Kaepernick’s haters faced mockery in memes that depicted them exploding with rage because “football man don’t stand up,” while their blend of troop-worship and emotional instability found a synthesis in reaction images like Ozon’s Salute, a template created with screengrabs of a Russian streamer who recorded himself saluting, crying and screaming at the music video for Polina Gagarina’s “The Cuckoo,” a song from the war film Battle for Sevastopol.

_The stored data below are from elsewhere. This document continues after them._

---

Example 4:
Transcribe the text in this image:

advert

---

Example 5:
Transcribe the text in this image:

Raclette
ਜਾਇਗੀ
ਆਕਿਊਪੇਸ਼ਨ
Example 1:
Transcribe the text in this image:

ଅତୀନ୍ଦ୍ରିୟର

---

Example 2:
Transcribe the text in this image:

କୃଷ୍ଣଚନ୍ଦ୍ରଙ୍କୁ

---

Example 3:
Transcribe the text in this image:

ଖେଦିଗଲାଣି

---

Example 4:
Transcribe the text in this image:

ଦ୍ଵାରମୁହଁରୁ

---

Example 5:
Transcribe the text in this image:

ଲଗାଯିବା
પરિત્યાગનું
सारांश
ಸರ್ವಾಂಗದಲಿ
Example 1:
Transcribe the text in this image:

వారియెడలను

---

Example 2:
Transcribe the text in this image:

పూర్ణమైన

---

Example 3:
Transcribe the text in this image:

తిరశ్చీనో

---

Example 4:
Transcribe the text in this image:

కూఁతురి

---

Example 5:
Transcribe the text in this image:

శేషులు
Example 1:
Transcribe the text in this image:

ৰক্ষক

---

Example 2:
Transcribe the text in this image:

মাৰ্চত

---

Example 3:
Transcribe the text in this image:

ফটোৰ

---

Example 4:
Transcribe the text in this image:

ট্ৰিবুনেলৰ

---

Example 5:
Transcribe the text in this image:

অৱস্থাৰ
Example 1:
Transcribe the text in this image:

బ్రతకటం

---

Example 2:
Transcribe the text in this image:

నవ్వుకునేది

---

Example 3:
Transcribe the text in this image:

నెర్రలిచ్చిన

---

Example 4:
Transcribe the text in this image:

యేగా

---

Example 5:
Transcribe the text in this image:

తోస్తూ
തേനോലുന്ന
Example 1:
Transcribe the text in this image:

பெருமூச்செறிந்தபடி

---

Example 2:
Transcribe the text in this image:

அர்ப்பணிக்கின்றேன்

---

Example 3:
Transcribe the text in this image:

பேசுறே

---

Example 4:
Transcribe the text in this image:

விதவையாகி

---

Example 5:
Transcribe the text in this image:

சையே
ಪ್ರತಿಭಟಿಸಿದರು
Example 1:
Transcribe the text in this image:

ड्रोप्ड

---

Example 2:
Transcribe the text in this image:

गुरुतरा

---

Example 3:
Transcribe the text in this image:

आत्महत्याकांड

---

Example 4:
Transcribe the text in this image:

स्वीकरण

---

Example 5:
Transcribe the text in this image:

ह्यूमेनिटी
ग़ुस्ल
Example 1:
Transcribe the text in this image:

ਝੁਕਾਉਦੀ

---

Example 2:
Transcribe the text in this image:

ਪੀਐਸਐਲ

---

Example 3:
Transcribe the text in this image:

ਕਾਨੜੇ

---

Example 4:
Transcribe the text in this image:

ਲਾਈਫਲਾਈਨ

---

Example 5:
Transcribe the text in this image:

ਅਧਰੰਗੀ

As a president who ran on “law and order,” Trump has done all he can to amplify the call for troop/cop respect, whether by blasting Kaepernick, calling for military parades or doing Top Gun cosplay. But any committed troop-respecter who wants to revel in this also has to sidestep the numerous instances of Trump obviously not giving a miserable fuck about the troops, which are by now a dull, depressing litany.
The fight with a Gold Star family. Trashing Sen. John McCain’s service at every turn (and the White House covering up the U.S.S. John McCain during a Navy visit in Japan). Skipping a World War I remembrance and blaming a slight drizzle. Accepting a veteran’s Purple Heart, saying this was “much easier” than serving himself. Never being honest on his deferments during Vietnam. Falsely claiming, after basically ignoring the deaths of four soldiers in Niger — he was golfing as one of the bodies returned — that Obama didn’t call the relatives of slain troops, either. Expressing the desire to pardon troops accused of heinous war crimes.

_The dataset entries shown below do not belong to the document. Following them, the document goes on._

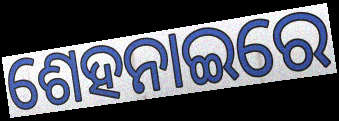
ଶେହନାଇରେ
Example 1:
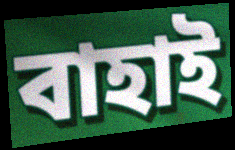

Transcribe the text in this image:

বাহাই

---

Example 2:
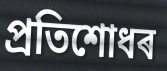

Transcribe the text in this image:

প্ৰতিশোধৰ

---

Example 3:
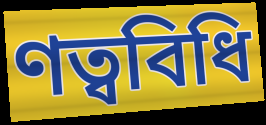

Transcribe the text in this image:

ণত্ববিধি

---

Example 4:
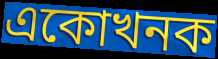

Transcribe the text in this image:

একোখনক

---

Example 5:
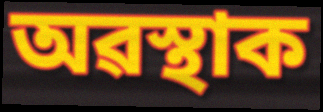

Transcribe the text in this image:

অৱস্থাক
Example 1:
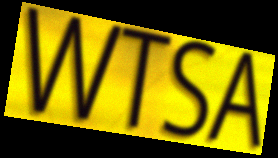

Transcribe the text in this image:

WTSA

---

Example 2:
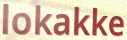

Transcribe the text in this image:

lokakke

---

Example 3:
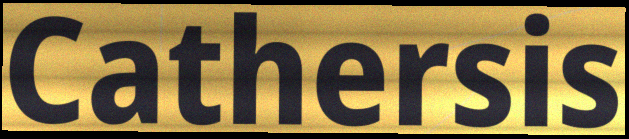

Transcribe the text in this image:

Cathersis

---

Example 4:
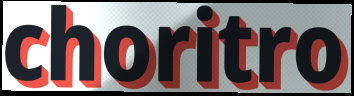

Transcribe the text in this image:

choritro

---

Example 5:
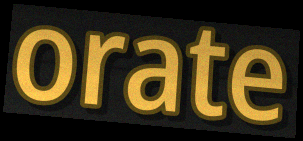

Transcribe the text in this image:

orate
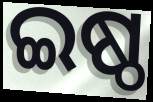
ଇଷ୍ଠ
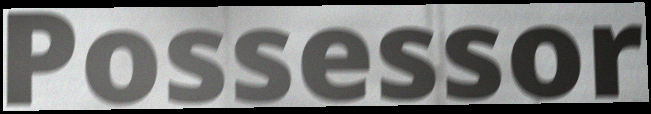
Possessor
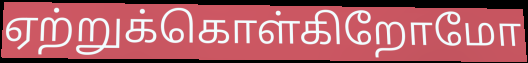
ஏற்றுக்கொள்கிறோமோ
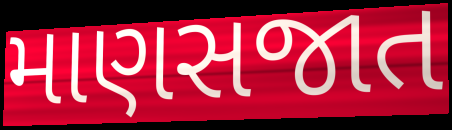
માણસજાત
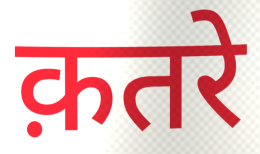
क़तरे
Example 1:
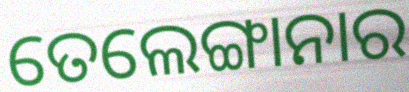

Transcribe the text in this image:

ତେଲେଙ୍ଗାନାର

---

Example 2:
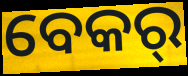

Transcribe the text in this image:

ବେକର୍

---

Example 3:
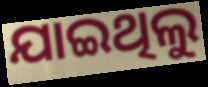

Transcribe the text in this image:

ଯାଇଥିଲୁ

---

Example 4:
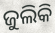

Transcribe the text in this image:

ଜୁଲିକି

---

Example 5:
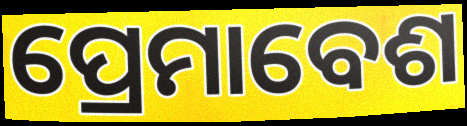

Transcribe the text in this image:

ପ୍ରେମାବେଶ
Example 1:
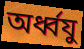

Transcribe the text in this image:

অর্ধ্বযু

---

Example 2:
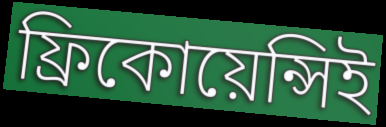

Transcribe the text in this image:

ফ্রিকোয়েন্সিই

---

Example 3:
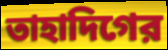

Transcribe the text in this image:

তাহাদিগের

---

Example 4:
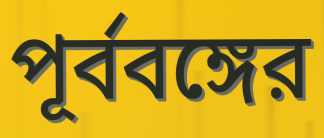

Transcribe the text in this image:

পূর্ববঙ্গের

In all this behavior, Trump has at last split the two modes of “respecting the troops” apart: One is forged by communities and families of service members, who understand that the military is the single financially viable option for certain young Americans who wouldn’t be there otherwise. The second is self-marketing by rich, connected fuckwads who pray to the god of war, appropriating real courage for idiotic cultural commentary, but would sue you for assault if you threw a milkshake at them. To judge by his waning support among active-duty troops, these people have little doubt as to which Trump is peddling.
A redditor in law enforcement says it best in a post on r/AskAnAmerican, replying to a foreigner baffled by our respect infatuation: It’s a way “to pat ourselves on the back for our ‘support’ of the ‘brave men and women’ when we ourselves haven’t really sacrificed anything,” they write. “When we under-fund healthcare for veterans, or ignore a Vietnam vet begging for change on the street, or send boys into Iraq without adequate humvee armoring, the fact that we criticized [Kaepernick] kneeling makes us feel like we really do support the troops.”

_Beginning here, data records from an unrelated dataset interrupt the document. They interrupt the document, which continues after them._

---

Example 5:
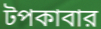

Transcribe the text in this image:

টপকাবার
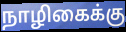
நாழிகைக்கு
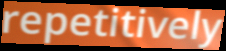
repetitively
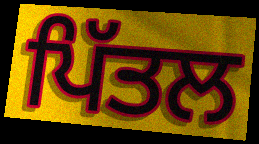
ਪਿੱਤਲ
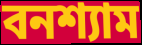
বনশ্যাম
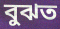
বুঝত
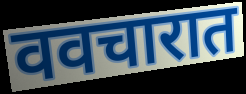
ववचारात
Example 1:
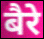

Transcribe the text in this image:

बैरे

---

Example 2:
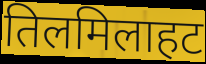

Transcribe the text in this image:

तिलमिलाहट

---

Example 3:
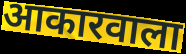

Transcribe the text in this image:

आकारवाला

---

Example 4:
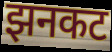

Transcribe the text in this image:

झनकट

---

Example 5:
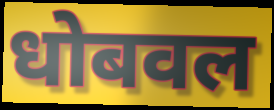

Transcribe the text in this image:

धोबवल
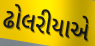
ઢોલરીયાએ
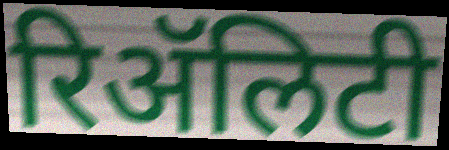
रिॲलिटी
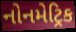
નોનમેટ્રિક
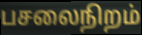
பசலைநிறம்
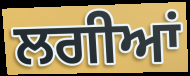
ਲਗੀਆਂ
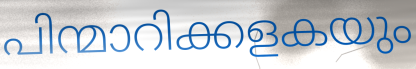
പിന്മാറിക്കളകയും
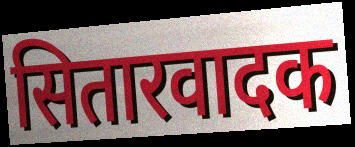
सितारवादक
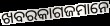
ଖବରକାଗଜମାନେ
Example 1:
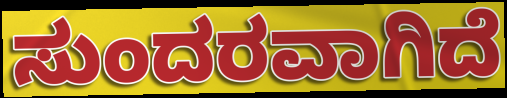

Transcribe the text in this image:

ಸುಂದರವಾಗಿದೆ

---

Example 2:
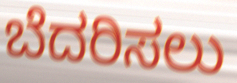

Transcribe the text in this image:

ಬೆದರಿಸಲು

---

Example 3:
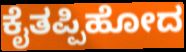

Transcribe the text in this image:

ಕೈತಪ್ಪಿಹೋದ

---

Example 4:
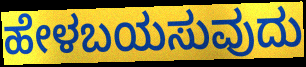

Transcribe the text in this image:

ಹೇಳಬಯಸುವುದು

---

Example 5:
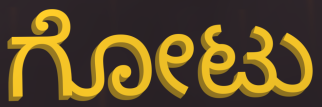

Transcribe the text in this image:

ಗೋಟು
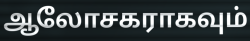
ஆலோசகராகவும்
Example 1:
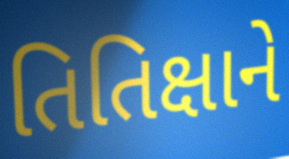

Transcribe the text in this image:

તિતિક્ષાને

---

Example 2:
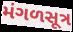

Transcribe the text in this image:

મંગળસૂત્ર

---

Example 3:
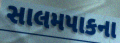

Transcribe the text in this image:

સાલમપાકના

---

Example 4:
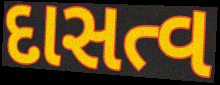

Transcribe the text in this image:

દાસત્વ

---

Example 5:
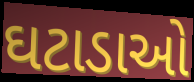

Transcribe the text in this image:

ઘટાડાઓ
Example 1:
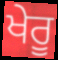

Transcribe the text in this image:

ਖੇਰੂ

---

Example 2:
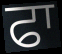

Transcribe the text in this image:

ਫਾ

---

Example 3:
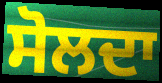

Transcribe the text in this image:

ਸੋਲਦਾ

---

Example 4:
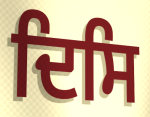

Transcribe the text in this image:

ਦਿਸਿ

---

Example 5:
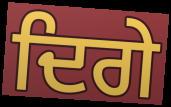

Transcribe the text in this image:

ਦਿਗੇ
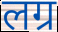
लग्र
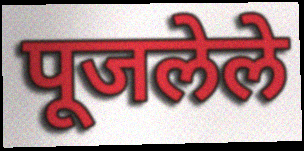
पूजलेले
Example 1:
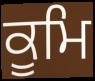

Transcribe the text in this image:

ਕੂਮਿ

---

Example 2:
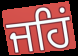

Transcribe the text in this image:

ਜਹਿਂ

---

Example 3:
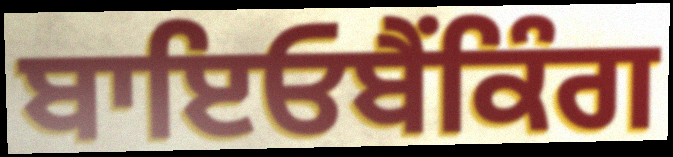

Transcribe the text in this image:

ਬਾਇਓਬੈਂਕਿੰਗ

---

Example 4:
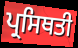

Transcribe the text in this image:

ਪ੍ਰਸਿਥਤੀ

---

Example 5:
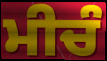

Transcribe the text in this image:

ਮੀਚੰ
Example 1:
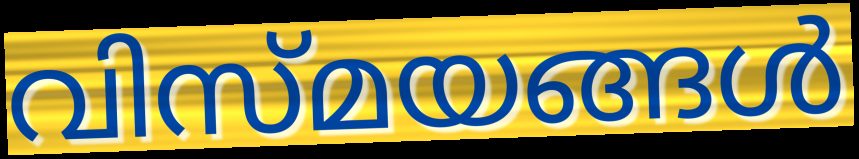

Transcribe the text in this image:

വിസ്മയങ്ങൾ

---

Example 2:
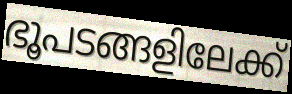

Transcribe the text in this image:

ഭൂപടങ്ങളിലേക്ക്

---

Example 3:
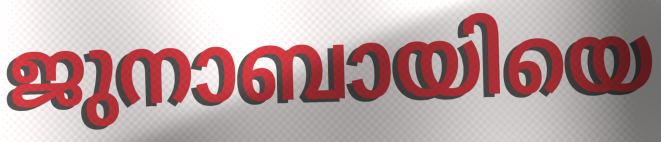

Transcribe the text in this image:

ജുനാബായിയെ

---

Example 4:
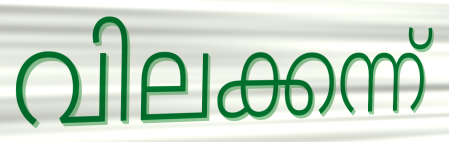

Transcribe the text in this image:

വിലക്കന്ന്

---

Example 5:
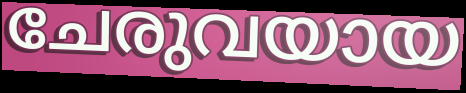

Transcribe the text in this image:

ചേരുവയായ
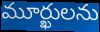
మూర్ఖులను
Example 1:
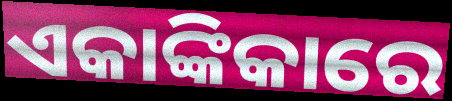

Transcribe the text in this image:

ଏକାଙ୍କିକାରେ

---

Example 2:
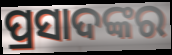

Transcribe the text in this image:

ପ୍ରସାଦଙ୍କର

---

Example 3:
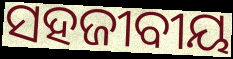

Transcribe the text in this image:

ସହଜୀବୀୟ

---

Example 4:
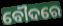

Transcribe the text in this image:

ବୌଦରେ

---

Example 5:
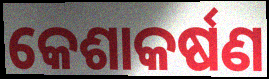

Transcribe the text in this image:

କେଶାକର୍ଷଣ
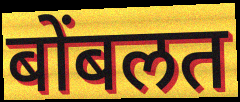
बोंबलत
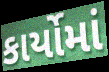
કાર્યોમાં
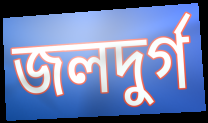
জলদুর্গ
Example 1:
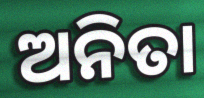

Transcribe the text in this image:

ଅନିତା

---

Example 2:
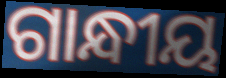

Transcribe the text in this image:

ଗାନ୍ଧୀୟ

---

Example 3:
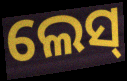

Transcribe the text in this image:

ଲେସ୍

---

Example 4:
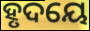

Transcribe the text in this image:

ହୃଦୟେ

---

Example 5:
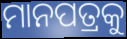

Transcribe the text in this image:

ମାନପତ୍ରକୁ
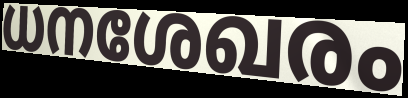
ധനശേഖരം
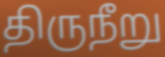
திருநீறு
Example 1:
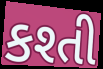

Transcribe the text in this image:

કશ્તી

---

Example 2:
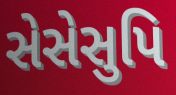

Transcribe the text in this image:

સેસેસુપિ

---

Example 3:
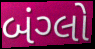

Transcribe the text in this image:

બંગ્લો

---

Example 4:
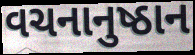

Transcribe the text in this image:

વચનાનુષ્ઠાન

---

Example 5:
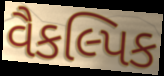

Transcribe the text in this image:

વૈકલ્પિક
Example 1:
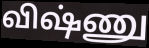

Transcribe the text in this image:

விஷ்ணு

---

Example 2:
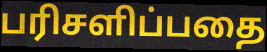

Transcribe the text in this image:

பரிசளிப்பதை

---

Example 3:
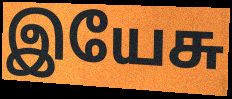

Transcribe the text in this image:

இயேசு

You hope that the hollowness of this rhetoric means it cannot last. Even then, it’s bound to take new shapes — it’s too useful for ideologues who want to frame pacifism as weak or shameful. Resistance to U.S. interventionism is concern, in part, for the sovereignty of different nations, but likewise for the safety and lives of our own troops, and the hawks have to spin that fact away from any debate on military deployment.
Worse, these warmongers are then in the position of acting as if sending troops into harm’s way is the greatest sign of respect there is. It’s merely a comfort, of course, to those who already safe. You may bestow every honor upon the dead, but they will never know.